***** Records for this task *****
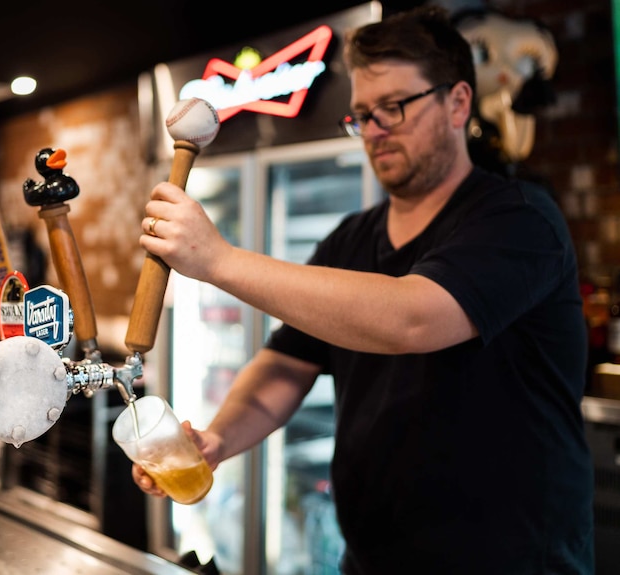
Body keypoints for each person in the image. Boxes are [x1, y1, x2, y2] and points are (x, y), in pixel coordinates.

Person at [133, 5, 594, 574]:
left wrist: (219, 260)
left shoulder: (519, 220)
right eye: (361, 116)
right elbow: (285, 365)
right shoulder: (351, 239)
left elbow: (413, 318)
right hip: (372, 559)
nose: (374, 131)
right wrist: (218, 440)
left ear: (458, 102)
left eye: (393, 109)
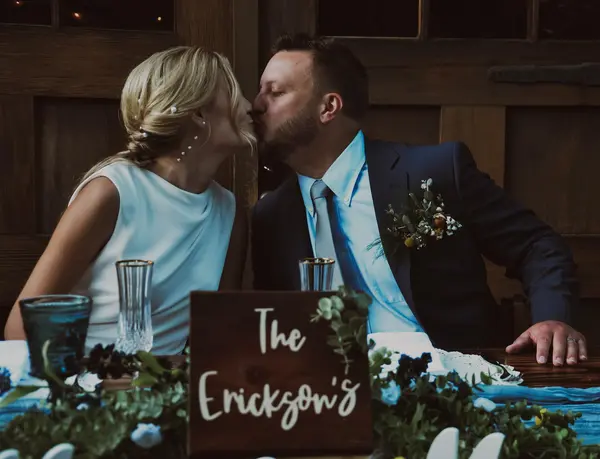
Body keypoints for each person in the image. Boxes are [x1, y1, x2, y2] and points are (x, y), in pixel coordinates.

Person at [251, 33, 587, 366]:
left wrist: (552, 317)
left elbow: (536, 245)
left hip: (457, 381)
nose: (256, 105)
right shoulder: (271, 216)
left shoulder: (434, 172)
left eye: (275, 92)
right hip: (333, 389)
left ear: (328, 107)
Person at [4, 46, 256, 354]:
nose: (249, 105)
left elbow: (219, 334)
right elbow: (21, 328)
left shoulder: (230, 213)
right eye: (234, 91)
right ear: (199, 114)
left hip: (170, 383)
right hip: (85, 378)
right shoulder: (110, 193)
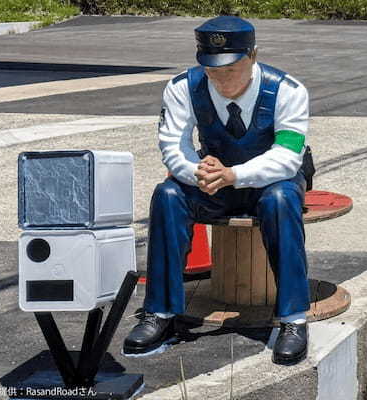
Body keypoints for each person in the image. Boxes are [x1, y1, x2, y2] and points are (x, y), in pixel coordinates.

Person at [123, 15, 313, 366]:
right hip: (212, 180)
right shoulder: (183, 87)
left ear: (253, 56)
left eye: (231, 70)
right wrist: (197, 172)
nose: (222, 80)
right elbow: (172, 144)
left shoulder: (288, 91)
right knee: (167, 196)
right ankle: (161, 312)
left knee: (282, 199)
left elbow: (287, 158)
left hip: (270, 181)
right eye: (213, 72)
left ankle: (293, 319)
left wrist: (234, 174)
*****
◆ Exercise description ◆
Look through the entries for lines containing the word "shoulder" and return each one.

◆ Result below ◆
left shoulder: (519, 220)
right shoulder: (351, 239)
right shoulder: (271, 216)
left shoulder: (434, 172)
left shoulder: (230, 213)
right shoulder: (110, 193)
right shoulder: (183, 87)
left shoulder: (288, 91)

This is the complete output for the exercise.